“You really have to see it in person.”
Week 2 was defined by one thing: our field trip to Northumberland, PA. There’s only so much you can learn about a project from Google searches and Zoom calls. Driving out to the actual Priestley-Forsyth Memorial Library, walking through the rooms where Priestley once lived and worked, and talking to the people who keep his legacy alive, and that changed everything.
The trip gave us crucial project context. We saw the physical space we’d be working with, understood the library’s limitations, and got a visceral feel for the atmosphere we’d be designing around. There’s something about standing in a centuries-old building that makes you think differently about how to tell someone’s story.

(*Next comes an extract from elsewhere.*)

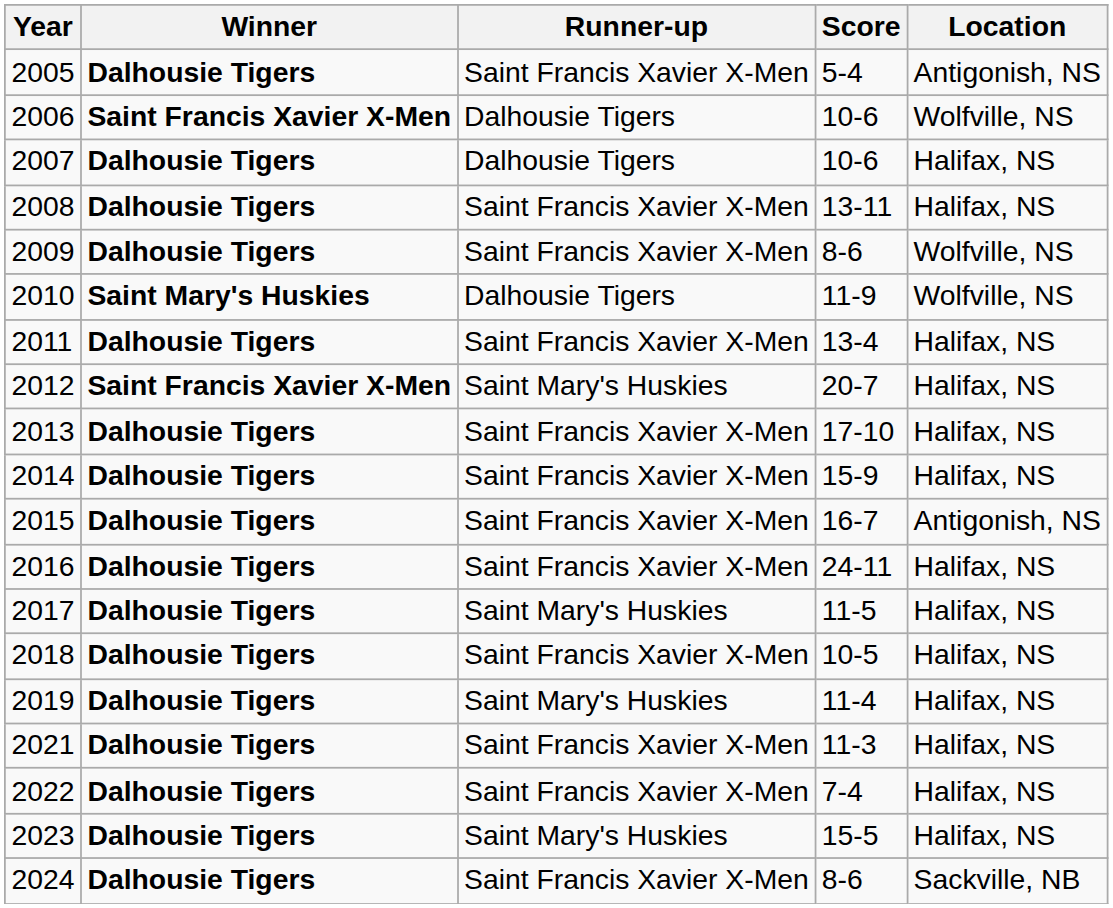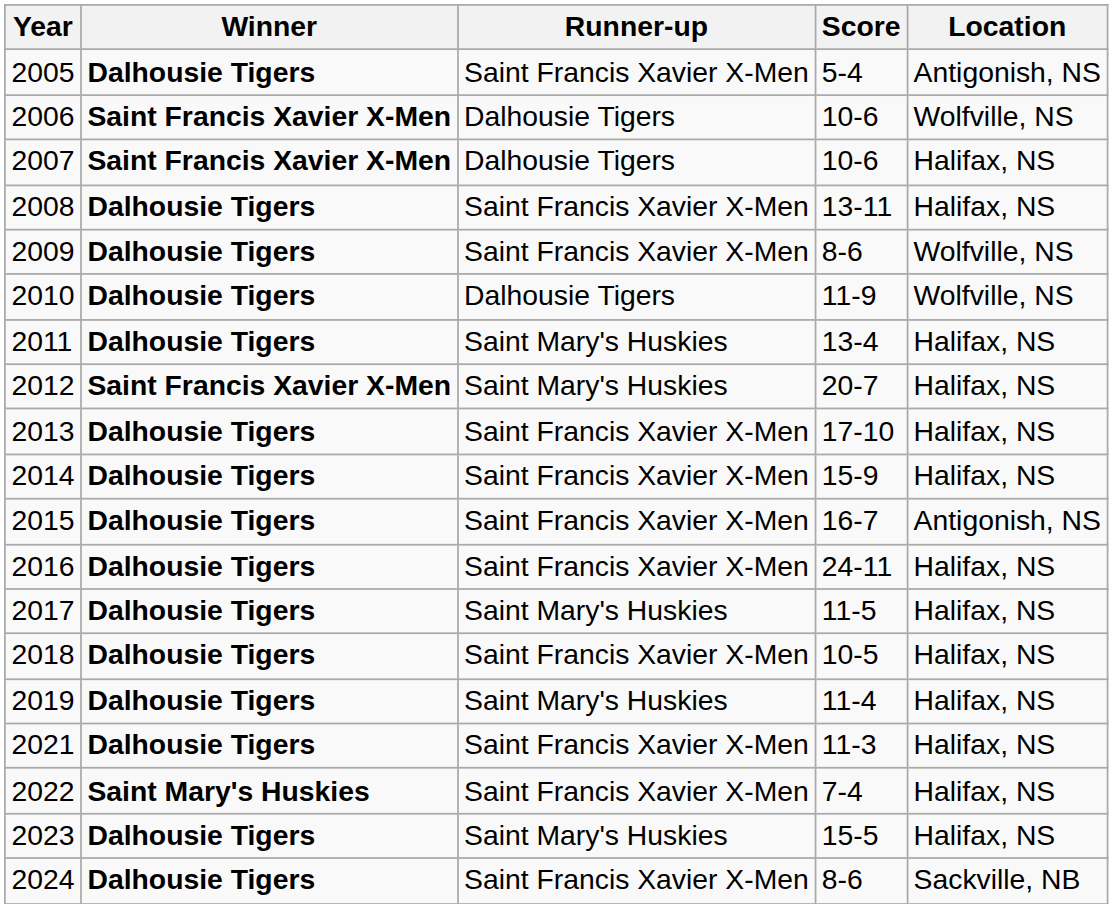2007 | Winner: Dalhousie Tigers -> Saint Francis Xavier X-Men
2010 | Winner: Saint Mary's Huskies -> Dalhousie Tigers
2011 | Runner-up: Saint Francis Xavier X-Men -> Saint Mary's Huskies
2022 | Winner: Dalhousie Tigers -> Saint Mary's Huskies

Back at CMU, we ran our second round of design brainstorming, this time armed with real-world insights instead of just assumptions. The conversations were sharper, the ideas more grounded. We started asking harder questions: How do you make a historical figure feel relevant to a 12-year-old? What’s the hook that keeps them engaged beyond the first 30 seconds?
On the programming side, the team dove deeper into local LLM and TTS research. Running AI locally is a totally different beast than calling a cloud API — you’re wrestling with model sizes, latency, hardware constraints, and the eternal question of “will this GPU be enough?” We also completed our hardware equipment requests, locking in the tools we’d need for development.
Our art team kicked off their first review of design production drafts, starting to explore what our team identity might look like.


And on the production side? We were drowning (in a good way) in information — sorting through books, client emails, field trip notes, and historical references. Organizing all of that into a coherent knowledge base was a project in itself. We also had important conversations about project context alignment, making sure everyone on the team shared the same mental model of what we were building and why. Check out some references content below!



Week 2 taught us that the best research happens on your feet, not at your desk.